## Aim of the task:
Begin at the line that contains "pose: elev=302.6 azim=191.6" and stop after the last line of the records. Rewrite these lines with "dist" changed to "distance" and everything else unchanged, leaving the pictures out.

## Data for this task:
______

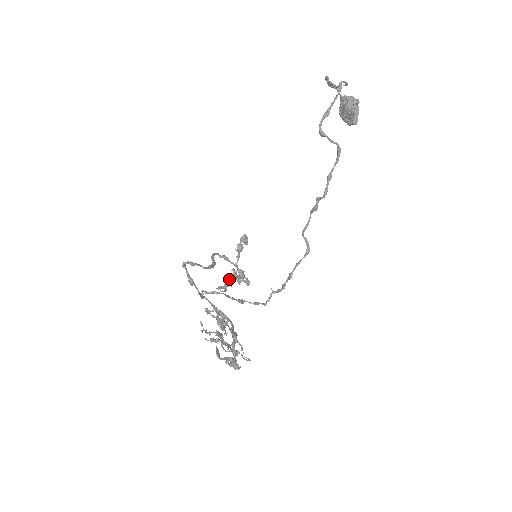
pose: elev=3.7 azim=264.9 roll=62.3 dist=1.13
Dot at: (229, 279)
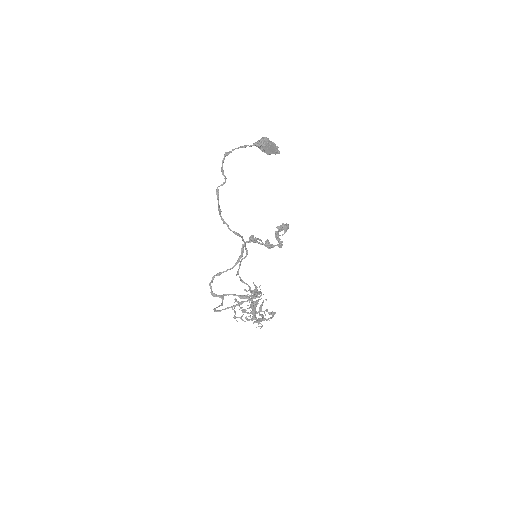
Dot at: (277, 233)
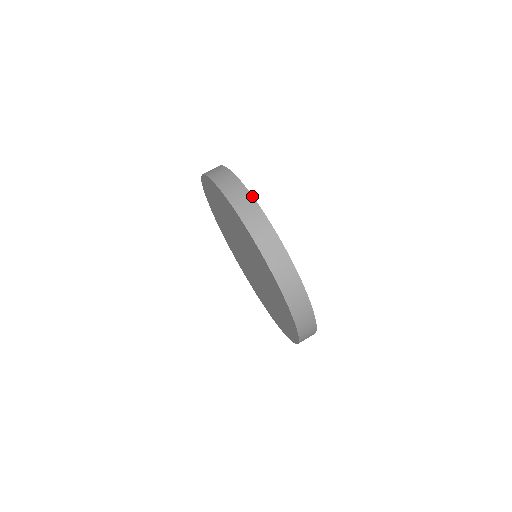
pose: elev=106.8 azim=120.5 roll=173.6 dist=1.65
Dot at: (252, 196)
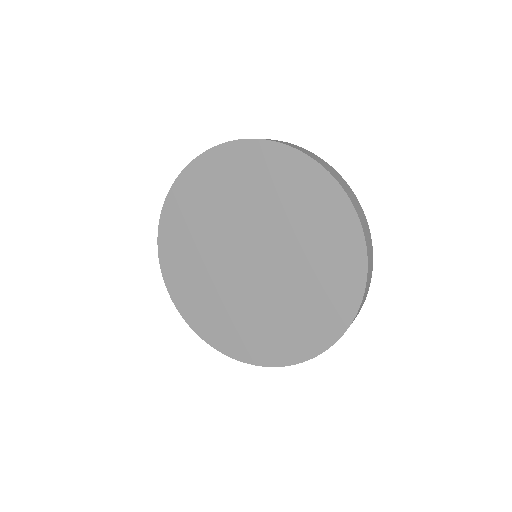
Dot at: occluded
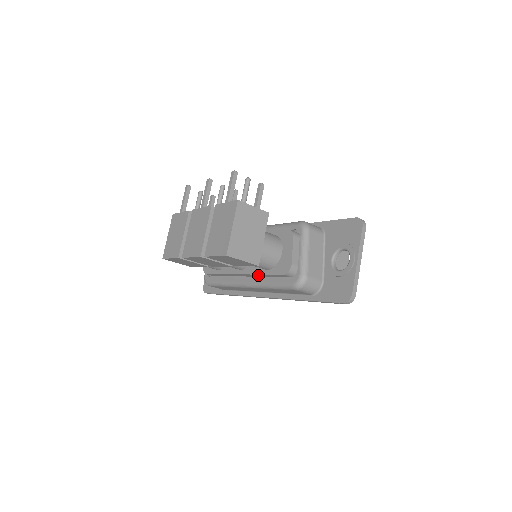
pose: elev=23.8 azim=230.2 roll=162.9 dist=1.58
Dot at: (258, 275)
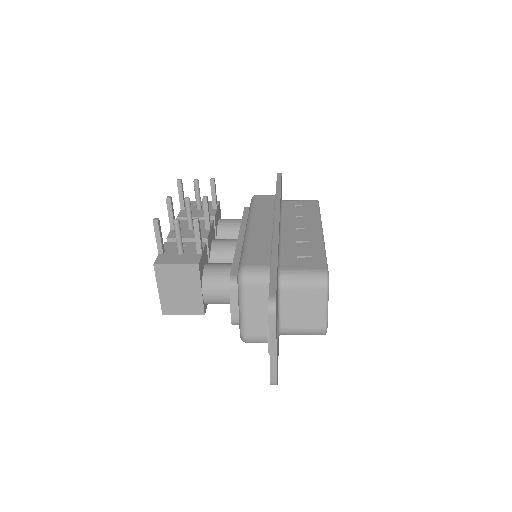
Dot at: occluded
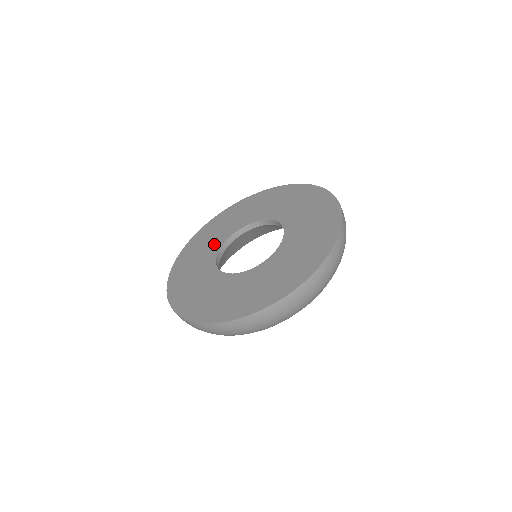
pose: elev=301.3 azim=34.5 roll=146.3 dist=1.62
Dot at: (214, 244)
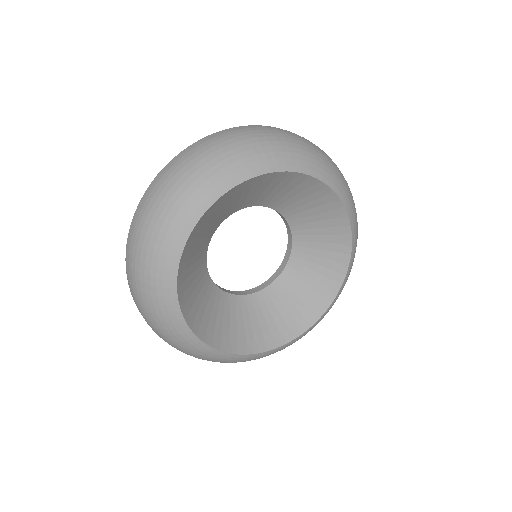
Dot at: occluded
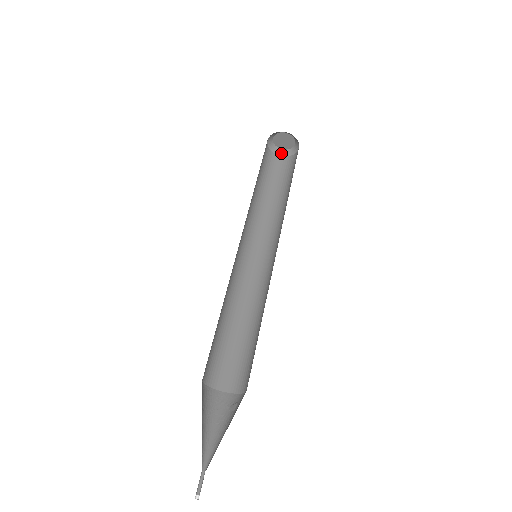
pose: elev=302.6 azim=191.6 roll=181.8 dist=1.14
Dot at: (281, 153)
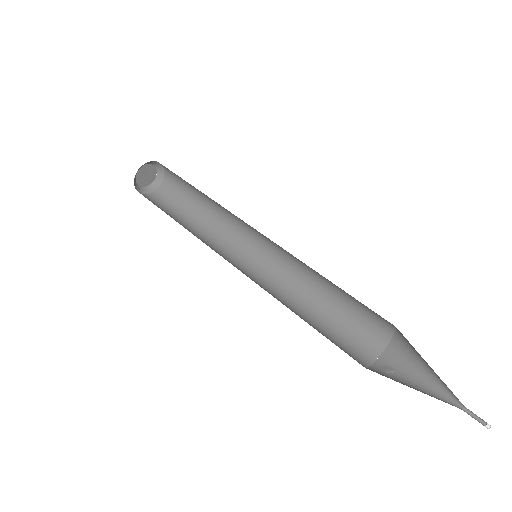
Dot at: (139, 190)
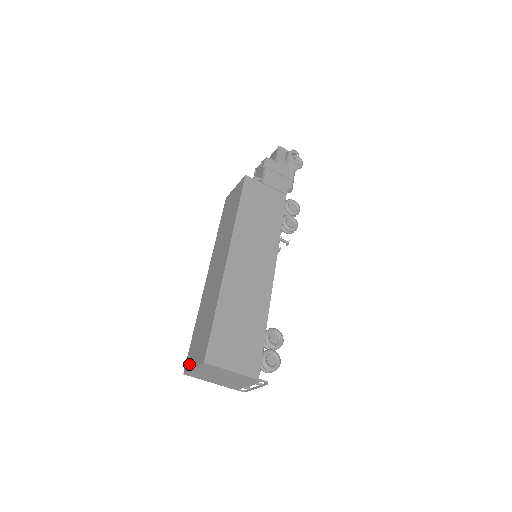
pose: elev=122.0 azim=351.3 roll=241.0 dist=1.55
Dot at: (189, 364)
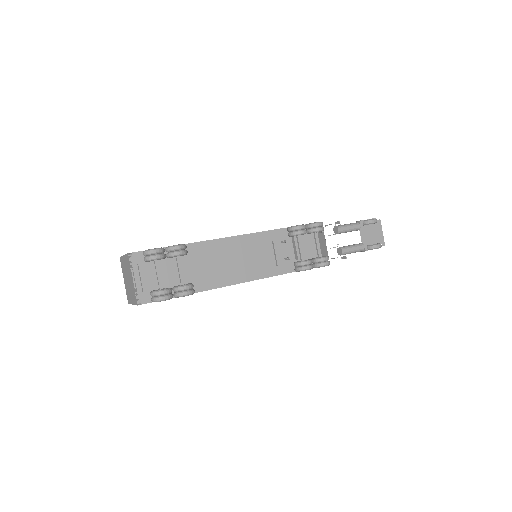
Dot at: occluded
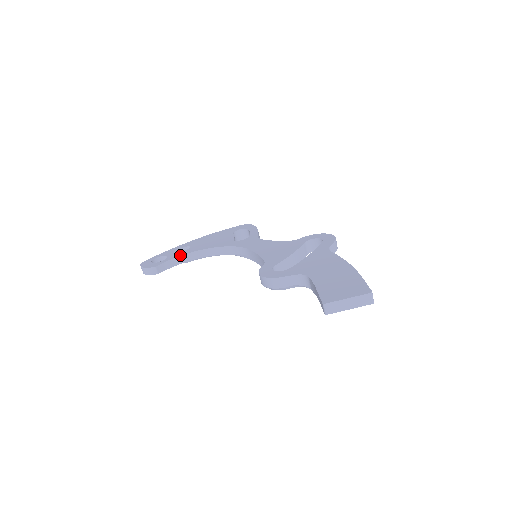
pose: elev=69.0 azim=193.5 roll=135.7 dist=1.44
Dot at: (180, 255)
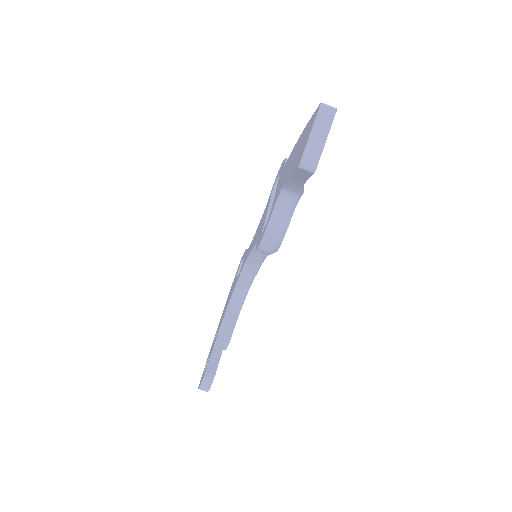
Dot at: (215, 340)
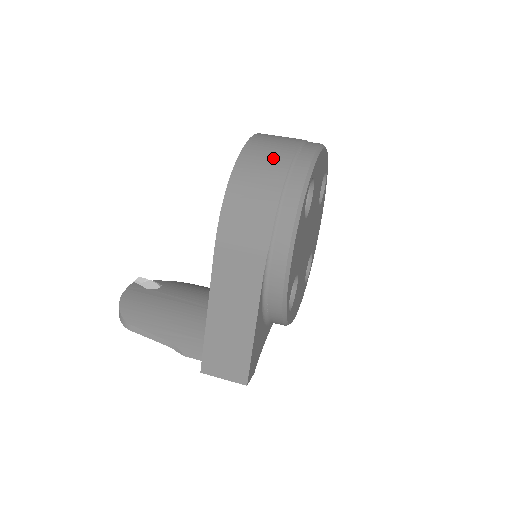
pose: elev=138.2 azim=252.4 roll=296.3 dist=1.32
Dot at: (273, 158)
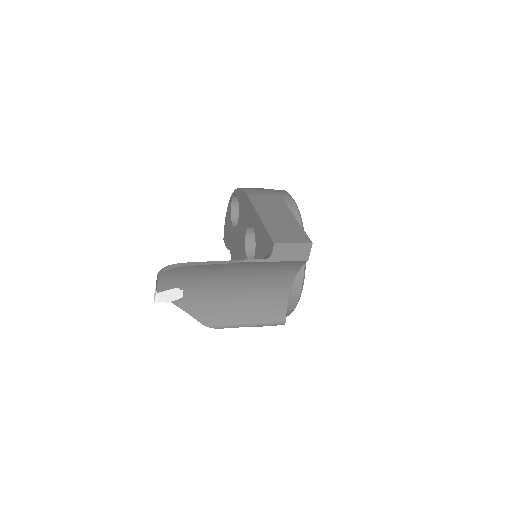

______

## Final result:
pose: elev=302.6 azim=191.6 roll=181.8 distance=1.14
Dot at: (281, 153)
Dot at: (139, 190)
pose: elev=122.0 azim=351.3 roll=241.0 distance=1.55
Dot at: (189, 364)
Dot at: occluded
pose: elev=69.0 azim=193.5 roll=135.7 distance=1.44
Dot at: (180, 255)
Dot at: (215, 340)
pose: elev=138.2 azim=252.4 roll=296.3 distance=1.32
Dot at: (273, 158)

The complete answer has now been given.